The Source

Licensed $$$   Hat iconHat icon   Glass iconGlass iconGlass icon
655 Main Road, Berriedale
(03) 6277 9900
Open: Lunch seven days; Dinner Tue to Sat.

The first thing one notices from the menu is that Chef Philippe Lebain doesn’t feel confined by the trendy locavore movement to sourcing only local Tasmanian product. As most restaurants do in Europe, he simply gets the best and most interesting produce he can from wherever. Thus, among the Tasmanian ingredients, the savoury dishes feature such things as fat spears of white asparagus, Moreton Bay bug tail, line-caught snapper, kombu, dates, passionfruit, foie gras and duck.
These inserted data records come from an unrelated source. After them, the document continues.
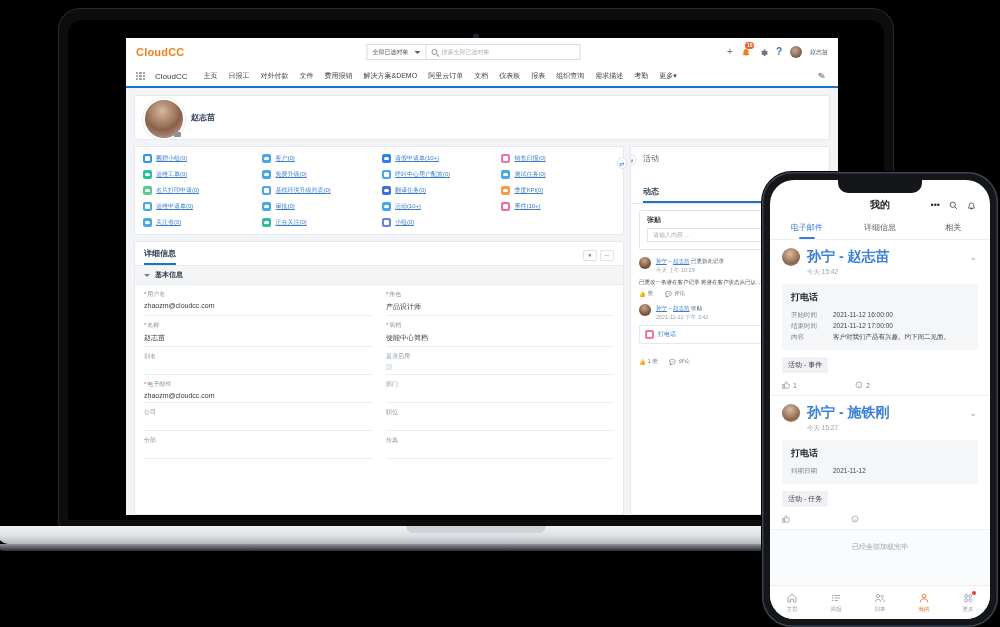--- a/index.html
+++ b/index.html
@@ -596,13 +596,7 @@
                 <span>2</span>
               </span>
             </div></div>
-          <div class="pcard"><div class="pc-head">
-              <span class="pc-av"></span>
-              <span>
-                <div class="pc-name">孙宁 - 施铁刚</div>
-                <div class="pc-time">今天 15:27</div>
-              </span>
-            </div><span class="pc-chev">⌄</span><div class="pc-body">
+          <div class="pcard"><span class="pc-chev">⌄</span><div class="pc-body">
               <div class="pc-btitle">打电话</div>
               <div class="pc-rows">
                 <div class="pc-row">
The perfectly peeled and trimmed white asparagus, for example, came with the contrasting colours and textures of a capsicum veil, goat cheese marshmallow and a passionfruit vinaigrette. Rounds of lightly poached bug tail were eye-catchingly presented interlaced with translucent slivers of radish spiked by vivid green dabs of a tangy lime, ginger and olive oil dressing.

Then there are the little surprises – beetroot coated with chocolate accompanying a squab breast and liver ravioli and the sweetness and beautiful texture of an onion veloute offset against the bite of a parmesan mouse.

Then there’s the exceptional wine list, designed, says winemaker Conor van der Reest, to put Tasmanian wines in their international context. Accordingly, the list features Moorilla’s plus many of Tasmania’s and Australia’s best varietals alongside top wines from Champagne, Alsace, Burgundy, Chablis, Bordeaux, the Rhone and the Loire in France, Spain’s Navarra and Cataluna regions, New Zealand’s Marlborough, Hawkes Bay and Martinborough, Germany’s Mosel, the Wachau in Austria and the Friuli region of Italy making it one the very best in the state.

As always, the service and Moorilla’s own wines were excellent.